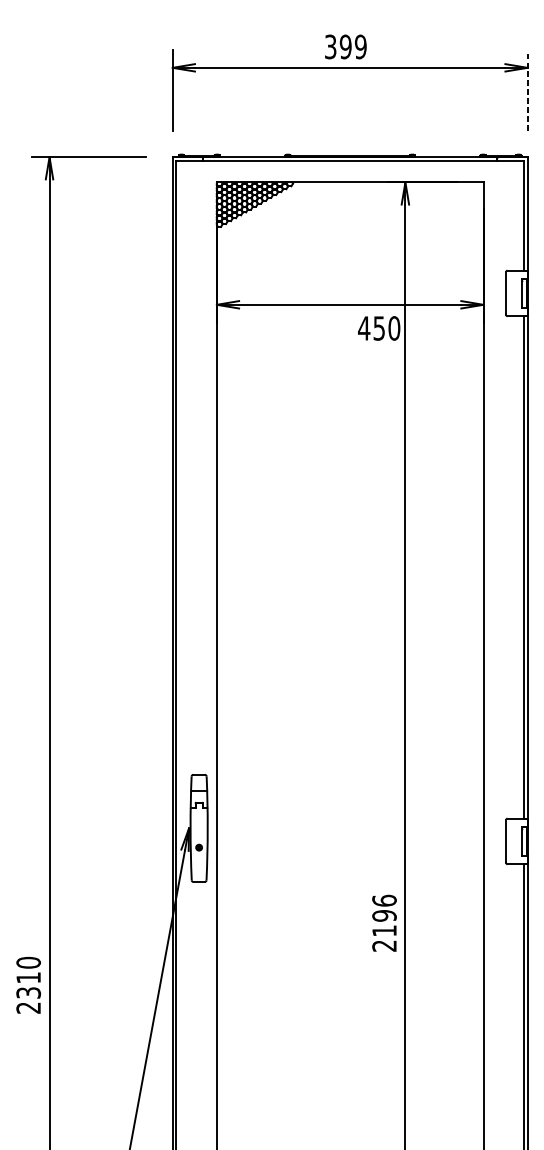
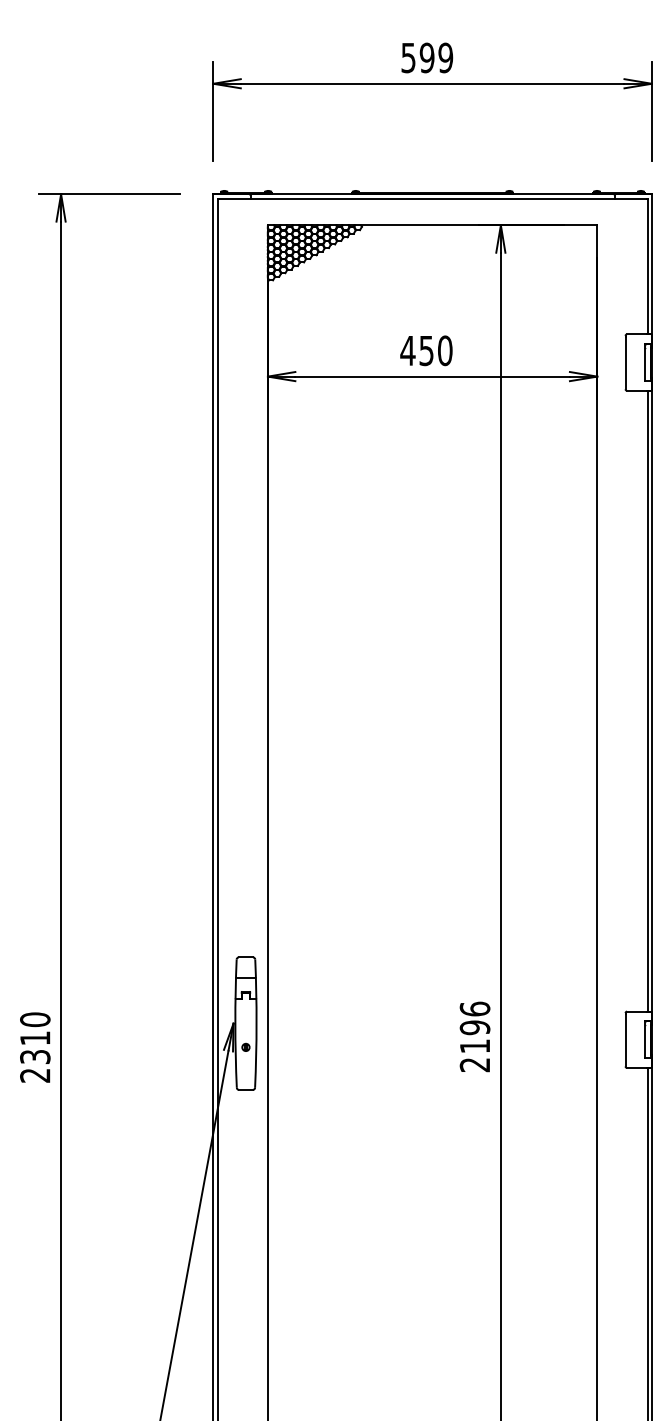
text: (330, 46) -> (408, 57), 399 -> 599
line: (527, 90) -> (651, 111), dashed -> solid
text: (379, 328) -> (426, 350), moved
text: (384, 922) -> (474, 1036), moved
text: (28, 985) -> (35, 1047), moved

■ ■ ■

**REQUEST**
Print the material above exactly as it appears, but not its pictures.

**COMPLETED EXERCISE**
text: (330, 46) -> (408, 57), 399 -> 599
line: (527, 90) -> (651, 111), dashed -> solid
text: (379, 328) -> (426, 350), moved
text: (384, 922) -> (474, 1036), moved
text: (28, 985) -> (35, 1047), moved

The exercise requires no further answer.